● EJERCICIOS
(a) Según el fragmento, ¿por qué se dice «todos» y no «casi todos» al afirmar quiénes necesitan que haya «alguien ahí»? Responde en una a tres oraciones.
(b) Transcribe del fragmento el pasaje comprendido entre "Antes –en el" y "visto algo extraño.", ambos incluidos.

● FRAGMENTO
====

Que todo hijo de vecino necesita sentirse querido por sus seres cercanos es una verdad de Perogrullo aunque haya quien diga que le da igual, que no necesita de afectos para sentirse bien, que con quererse a sí mismo tiene más que suficiente, librándose así de decepciones varias y desencantos diversos.
También están los que le buscan tres pies al gato diciendo que cada uno es libre de querer a su manera y al que no le guste que se aguante y que sobre el cariño o el amor no hay nada escrito porque para gustos están los colores. Pero a la hora de la verdad, todos -y digo “todos” porque no puedo decir honradamente “casi todos”- necesitamos que haya “alguien ahí” por si pintan bastos y nos pillan con la guardia baja.
Antes –en el siglo pasado, que se dice pronto- existía la costumbre de hablar por teléfono desde el aparato fijo que estaba en el mueblecito de la entrada o en la mesita al lado del sofá del salón. Llamábamos cada día a la abuela a ver qué tal estaba y ella nos contaba lo que le dolía ese día. Pero si no contestaba al teléfono a la hora de la comida, si llamábamos cuatro veces y nada, nos preocupábamos, íbamos a su casa –si vivía cerca- o involucrábamos a la vecina de turno por si había visto algo extraño.

====

● DATOS REGISTRADOS
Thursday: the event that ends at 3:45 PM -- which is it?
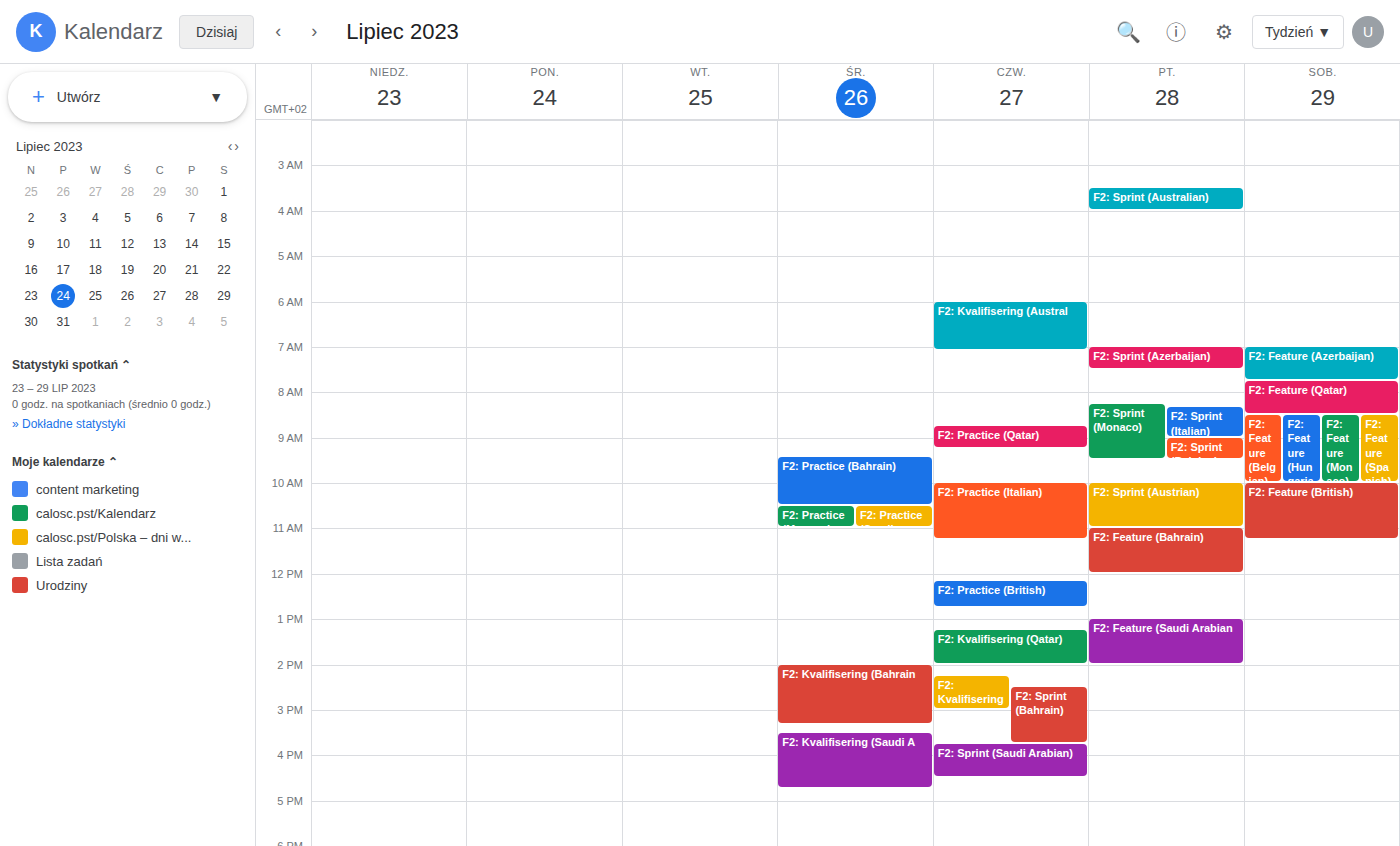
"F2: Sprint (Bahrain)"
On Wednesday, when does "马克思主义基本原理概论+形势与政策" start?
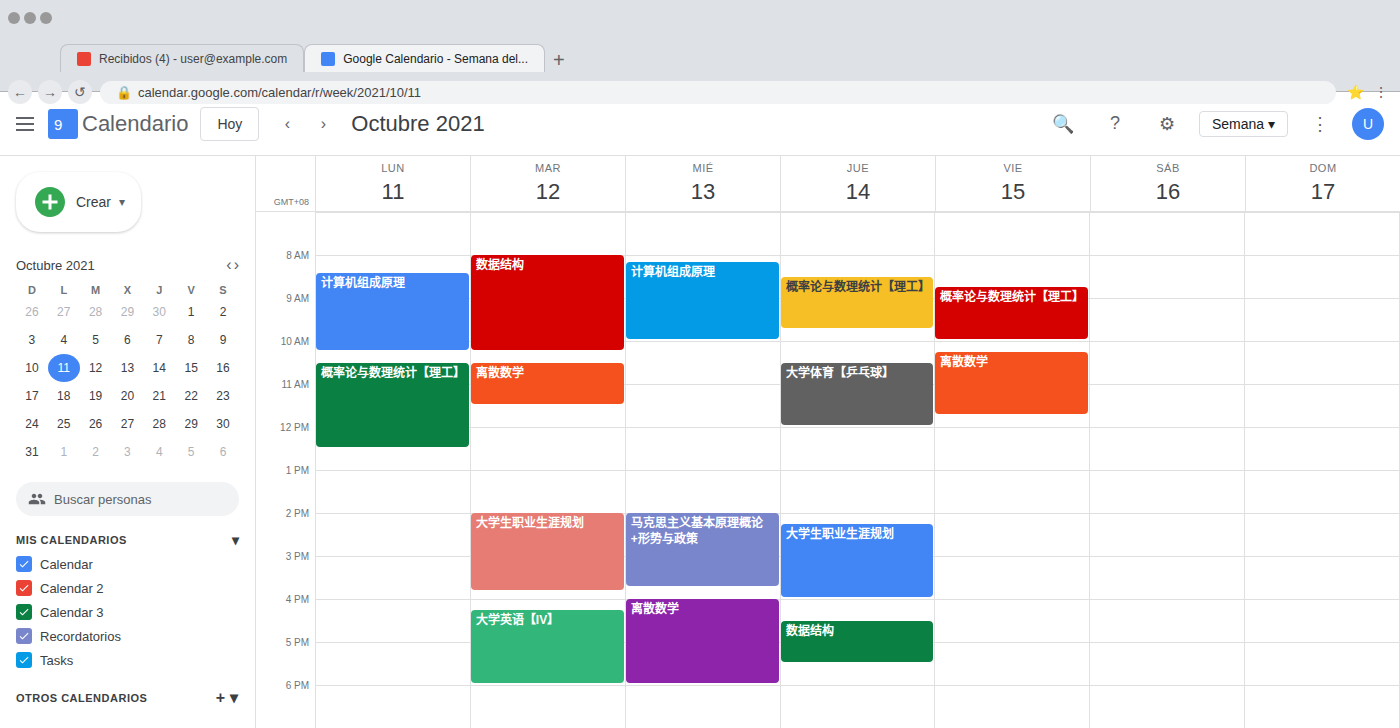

====

● RESPUESTAS
(a) Porque no se puede decir honradamente «casi todos». A la hora de la verdad, todos necesitamos que haya «alguien ahí» por si pintan bastos y nos pillan con la guardia baja.

(b)
Antes –en el siglo pasado, que se dice pronto- existía la costumbre de hablar por teléfono desde el aparato fijo que estaba en el mueblecito de la entrada o en la mesita al lado del sofá del salón. Llamábamos cada día a la abuela a ver qué tal estaba y ella nos contaba lo que le dolía ese día. Pero si no contestaba al teléfono a la hora de la comida, si llamábamos cuatro veces y nada, nos preocupábamos, íbamos a su casa –si vivía cerca- o involucrábamos a la vecina de turno por si había visto algo extraño.